On the opposing side of this piece, two athletes training with a specialist is shown. The individual on the left is holding a javelin, while the other is holding halteres (jumping weights). The dressed man in the middle is the trainer, as shown by the forked staff. [8] Since this piece is associated with the myth of Theseus, this scene clearly depicts that of Greek ephebos (an adolescent young man of the age of training in Athenian culture). It can be interpreted that the human malefactors are in training following Theseus’ story with the Minotauros. This symbolizes the principles of Athenian education and the heroic nude represents the ideal muscular body built in the Greek gymnasion. Given the importance of the gymnasion to the bodily and physical education of Athenian ephebic youths, Theseus’s story with the Minotauros could symbolize the ideals of Athenian education. Theseus’ victory over the Minotaur may indicate the superior quality of the Athenian physical and mental education of their young men, given that much of ephebic training was in readiness for civic and military service. [9] In this instance, these column-craters are likely associated with victories in Greek athletic games. However, the intended use for the kraters is still speculated. For example, they could have been created to serve as reward to those who finished second or for other game events. They were potentially used as commemorative practical vases for festivities after Panathenaic victories. Or lastly, they could have been used as model samples of pottery art in workshops.[10]


Works Cited

[1] T. Mannack, The Late Mannerists in Athenian Vase-Painting. London: Oxford Press 2001, pp.12-15

[2]  “DIONYSUS – Greek God of Wine & Festivity.” Theoi Greek Mythology. Accessed April 24, 2021.

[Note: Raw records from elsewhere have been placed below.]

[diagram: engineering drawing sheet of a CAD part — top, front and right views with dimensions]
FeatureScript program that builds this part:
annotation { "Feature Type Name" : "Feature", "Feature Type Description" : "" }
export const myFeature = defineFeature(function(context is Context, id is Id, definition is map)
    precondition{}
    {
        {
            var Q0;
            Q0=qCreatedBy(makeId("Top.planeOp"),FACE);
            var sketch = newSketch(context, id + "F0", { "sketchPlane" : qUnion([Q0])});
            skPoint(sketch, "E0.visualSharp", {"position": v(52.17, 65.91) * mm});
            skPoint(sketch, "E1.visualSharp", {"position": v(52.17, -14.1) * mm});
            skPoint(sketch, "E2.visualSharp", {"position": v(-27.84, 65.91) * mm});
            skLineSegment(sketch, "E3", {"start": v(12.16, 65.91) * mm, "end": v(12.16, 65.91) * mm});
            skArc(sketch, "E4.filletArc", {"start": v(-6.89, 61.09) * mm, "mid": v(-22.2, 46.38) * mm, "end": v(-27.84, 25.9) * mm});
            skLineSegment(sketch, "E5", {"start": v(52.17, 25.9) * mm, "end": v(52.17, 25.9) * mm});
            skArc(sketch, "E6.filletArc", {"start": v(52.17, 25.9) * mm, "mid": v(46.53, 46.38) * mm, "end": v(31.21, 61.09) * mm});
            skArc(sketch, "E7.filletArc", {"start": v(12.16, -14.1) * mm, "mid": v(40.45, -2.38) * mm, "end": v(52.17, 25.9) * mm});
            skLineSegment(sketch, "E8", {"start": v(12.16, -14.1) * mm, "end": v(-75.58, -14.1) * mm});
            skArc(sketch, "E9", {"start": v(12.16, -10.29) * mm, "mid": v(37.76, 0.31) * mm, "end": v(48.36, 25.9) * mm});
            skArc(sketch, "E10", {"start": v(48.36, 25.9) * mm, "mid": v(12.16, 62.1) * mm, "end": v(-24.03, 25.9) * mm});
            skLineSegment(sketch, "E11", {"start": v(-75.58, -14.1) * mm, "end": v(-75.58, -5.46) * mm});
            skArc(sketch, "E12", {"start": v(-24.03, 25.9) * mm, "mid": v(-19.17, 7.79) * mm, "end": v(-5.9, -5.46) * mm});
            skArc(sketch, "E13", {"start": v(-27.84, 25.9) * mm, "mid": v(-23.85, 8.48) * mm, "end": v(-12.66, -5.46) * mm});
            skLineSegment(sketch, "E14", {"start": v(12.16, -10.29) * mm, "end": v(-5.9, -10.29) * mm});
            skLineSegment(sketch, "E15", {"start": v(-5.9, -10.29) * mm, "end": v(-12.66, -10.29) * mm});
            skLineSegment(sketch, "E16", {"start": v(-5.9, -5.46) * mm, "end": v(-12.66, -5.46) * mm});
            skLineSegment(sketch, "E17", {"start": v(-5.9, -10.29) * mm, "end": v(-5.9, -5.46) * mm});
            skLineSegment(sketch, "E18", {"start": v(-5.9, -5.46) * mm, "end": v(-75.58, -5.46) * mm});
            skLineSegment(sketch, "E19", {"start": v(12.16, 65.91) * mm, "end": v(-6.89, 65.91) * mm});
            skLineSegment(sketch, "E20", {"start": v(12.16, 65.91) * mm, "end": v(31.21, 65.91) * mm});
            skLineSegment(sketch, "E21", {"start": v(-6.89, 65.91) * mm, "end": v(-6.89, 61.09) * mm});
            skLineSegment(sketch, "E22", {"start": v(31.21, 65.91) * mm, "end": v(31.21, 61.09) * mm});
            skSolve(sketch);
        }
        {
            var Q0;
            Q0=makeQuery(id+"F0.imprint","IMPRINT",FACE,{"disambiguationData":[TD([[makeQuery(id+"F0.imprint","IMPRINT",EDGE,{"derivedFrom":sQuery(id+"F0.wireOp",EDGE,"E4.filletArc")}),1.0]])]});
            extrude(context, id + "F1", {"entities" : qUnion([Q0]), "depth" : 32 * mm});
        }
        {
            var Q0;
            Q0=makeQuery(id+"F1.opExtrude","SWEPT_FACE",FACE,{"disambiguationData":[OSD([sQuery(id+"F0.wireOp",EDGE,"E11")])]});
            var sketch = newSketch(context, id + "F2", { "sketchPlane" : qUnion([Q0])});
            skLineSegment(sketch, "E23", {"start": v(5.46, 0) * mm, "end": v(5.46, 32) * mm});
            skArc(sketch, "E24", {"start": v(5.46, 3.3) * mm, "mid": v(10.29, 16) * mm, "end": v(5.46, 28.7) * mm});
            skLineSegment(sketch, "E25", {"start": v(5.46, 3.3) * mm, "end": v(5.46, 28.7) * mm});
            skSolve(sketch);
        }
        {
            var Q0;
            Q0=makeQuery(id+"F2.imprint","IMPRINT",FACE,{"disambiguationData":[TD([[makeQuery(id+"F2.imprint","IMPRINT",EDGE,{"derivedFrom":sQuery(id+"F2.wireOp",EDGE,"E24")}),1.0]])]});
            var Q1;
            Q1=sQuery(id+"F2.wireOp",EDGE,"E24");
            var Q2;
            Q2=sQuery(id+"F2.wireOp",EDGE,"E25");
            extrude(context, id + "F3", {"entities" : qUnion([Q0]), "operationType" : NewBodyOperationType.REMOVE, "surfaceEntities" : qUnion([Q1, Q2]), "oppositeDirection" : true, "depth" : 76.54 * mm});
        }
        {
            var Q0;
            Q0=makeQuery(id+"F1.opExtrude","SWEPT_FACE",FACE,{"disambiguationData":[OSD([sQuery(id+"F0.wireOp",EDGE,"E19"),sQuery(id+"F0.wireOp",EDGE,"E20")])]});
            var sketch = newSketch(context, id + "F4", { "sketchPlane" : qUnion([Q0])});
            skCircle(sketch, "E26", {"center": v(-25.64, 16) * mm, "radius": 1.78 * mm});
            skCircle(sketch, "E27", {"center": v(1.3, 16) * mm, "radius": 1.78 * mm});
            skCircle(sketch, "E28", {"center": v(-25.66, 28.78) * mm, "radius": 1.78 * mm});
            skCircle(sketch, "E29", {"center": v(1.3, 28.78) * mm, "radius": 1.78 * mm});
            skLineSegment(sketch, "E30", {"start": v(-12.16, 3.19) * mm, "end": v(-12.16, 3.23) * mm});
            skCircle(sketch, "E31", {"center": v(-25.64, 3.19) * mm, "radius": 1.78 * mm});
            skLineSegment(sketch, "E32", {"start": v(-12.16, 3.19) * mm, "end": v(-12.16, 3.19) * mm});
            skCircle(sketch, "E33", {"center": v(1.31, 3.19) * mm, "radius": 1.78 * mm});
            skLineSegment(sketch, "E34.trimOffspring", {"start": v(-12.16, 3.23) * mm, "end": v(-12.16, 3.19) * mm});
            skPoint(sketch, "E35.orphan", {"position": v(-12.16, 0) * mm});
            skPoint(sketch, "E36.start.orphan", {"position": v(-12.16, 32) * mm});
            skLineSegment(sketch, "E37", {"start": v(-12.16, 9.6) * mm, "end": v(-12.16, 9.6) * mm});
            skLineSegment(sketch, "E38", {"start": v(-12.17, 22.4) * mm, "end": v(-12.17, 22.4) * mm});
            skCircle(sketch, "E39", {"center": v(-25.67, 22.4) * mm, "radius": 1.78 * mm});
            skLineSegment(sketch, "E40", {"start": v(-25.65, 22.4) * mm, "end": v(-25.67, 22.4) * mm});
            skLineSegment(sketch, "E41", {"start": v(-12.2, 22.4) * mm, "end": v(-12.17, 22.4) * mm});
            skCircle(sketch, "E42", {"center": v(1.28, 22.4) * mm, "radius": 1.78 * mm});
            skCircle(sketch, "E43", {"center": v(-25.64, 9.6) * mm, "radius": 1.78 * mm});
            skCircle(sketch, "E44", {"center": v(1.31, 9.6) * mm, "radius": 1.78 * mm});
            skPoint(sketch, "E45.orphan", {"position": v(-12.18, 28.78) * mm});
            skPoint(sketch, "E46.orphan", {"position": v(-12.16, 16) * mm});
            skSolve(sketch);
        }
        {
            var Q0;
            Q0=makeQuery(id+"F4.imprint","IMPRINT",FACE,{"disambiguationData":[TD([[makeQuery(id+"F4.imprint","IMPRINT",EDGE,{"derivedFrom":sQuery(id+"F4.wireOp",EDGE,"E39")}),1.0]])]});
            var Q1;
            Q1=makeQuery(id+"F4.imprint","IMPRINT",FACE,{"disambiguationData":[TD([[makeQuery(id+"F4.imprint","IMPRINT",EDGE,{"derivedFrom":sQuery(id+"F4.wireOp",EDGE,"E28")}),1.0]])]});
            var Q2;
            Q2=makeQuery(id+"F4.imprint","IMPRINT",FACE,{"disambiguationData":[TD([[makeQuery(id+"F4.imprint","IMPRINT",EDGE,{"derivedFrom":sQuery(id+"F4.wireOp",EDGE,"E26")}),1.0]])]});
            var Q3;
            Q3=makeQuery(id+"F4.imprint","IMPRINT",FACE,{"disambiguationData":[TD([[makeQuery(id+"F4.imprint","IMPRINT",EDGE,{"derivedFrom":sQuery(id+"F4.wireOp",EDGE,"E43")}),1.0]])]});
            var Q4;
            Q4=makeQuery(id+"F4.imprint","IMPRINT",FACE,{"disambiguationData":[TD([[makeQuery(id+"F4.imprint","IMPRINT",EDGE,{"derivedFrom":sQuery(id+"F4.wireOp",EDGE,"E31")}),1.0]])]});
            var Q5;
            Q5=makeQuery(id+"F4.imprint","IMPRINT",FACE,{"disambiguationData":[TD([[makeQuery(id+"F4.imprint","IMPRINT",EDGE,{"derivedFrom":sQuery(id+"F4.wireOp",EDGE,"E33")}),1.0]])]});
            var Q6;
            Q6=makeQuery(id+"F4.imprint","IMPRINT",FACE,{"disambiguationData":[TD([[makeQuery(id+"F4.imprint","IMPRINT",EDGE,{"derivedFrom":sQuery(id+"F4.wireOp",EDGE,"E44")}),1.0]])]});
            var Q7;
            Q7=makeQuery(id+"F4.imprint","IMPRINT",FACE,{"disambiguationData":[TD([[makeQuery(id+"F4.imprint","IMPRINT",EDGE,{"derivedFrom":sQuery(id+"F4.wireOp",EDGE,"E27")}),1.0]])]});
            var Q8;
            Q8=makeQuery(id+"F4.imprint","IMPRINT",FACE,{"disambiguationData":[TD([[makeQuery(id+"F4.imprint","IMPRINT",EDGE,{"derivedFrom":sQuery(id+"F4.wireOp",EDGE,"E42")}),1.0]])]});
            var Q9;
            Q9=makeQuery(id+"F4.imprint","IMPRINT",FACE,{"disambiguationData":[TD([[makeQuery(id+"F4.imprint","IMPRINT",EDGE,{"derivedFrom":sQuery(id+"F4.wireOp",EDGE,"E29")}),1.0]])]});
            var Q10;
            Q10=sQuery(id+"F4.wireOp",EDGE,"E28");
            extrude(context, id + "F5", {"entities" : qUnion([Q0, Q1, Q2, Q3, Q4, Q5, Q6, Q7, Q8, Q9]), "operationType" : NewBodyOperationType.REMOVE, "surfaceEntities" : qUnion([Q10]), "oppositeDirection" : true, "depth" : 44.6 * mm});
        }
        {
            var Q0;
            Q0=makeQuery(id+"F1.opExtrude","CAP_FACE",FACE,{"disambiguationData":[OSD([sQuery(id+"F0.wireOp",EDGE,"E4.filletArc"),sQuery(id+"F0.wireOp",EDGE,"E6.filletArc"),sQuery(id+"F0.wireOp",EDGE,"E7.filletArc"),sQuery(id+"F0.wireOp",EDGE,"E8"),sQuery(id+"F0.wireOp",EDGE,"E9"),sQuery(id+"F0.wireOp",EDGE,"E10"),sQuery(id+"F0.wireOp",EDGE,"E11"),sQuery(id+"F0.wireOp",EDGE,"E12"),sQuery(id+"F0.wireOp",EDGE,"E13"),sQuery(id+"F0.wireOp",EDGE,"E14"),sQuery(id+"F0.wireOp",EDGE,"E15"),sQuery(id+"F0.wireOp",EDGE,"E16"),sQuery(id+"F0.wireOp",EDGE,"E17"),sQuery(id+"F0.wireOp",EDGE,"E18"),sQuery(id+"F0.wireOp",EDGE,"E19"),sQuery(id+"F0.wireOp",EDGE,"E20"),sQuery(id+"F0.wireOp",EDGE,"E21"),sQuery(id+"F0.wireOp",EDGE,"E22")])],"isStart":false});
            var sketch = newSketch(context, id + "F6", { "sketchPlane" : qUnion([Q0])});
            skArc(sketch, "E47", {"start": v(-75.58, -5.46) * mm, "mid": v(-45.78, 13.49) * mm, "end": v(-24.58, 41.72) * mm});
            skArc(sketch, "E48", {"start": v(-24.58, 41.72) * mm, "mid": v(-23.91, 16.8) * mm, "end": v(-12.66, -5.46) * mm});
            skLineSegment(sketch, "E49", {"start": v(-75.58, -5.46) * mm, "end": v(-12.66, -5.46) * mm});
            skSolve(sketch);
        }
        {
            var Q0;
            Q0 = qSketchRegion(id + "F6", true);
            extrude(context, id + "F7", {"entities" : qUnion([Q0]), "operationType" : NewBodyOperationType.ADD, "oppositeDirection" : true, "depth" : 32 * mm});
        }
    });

[3] Buxton, R. G. A. The Complete World of Greek Mythology. London: Thames & Hudson, 2016.

[4] Siculus, Diodorus. “Library of History, Volume II.” Loeb Classical Library. 1935.

[5] “ARIADNE – Greek Goddess Wife of Dionysus (Roman Libera).” Theoi Greek Mythology. 2017. Accessed April 24, 2021.

[6] Wedemeyer, Dr. B. “Erecting the Quadriga – the Quadriga in History.” 2008. Accessed May 10, 2021.

[7] Hesiod. Theogony. Translated by Stephen Trzaskoma, R. Scott Smith, and Stephen Brunet. Indianapolis: Hackett Publishing Company, 1954.

[8] Blanton Museum of Art, Red-Figure Column Krater (Wine Mixing Vessel).

[9] Curtis, Todd A. n.d. “Classical Mythology in the Visual and Performance Arts.” Accessed April 30, 2021.

[10] Hadziaslani, Cornelia. 2003. “ΤΩΝ ΑΘΗΝΗΘΕΝ ΑΘΛΩΝ.”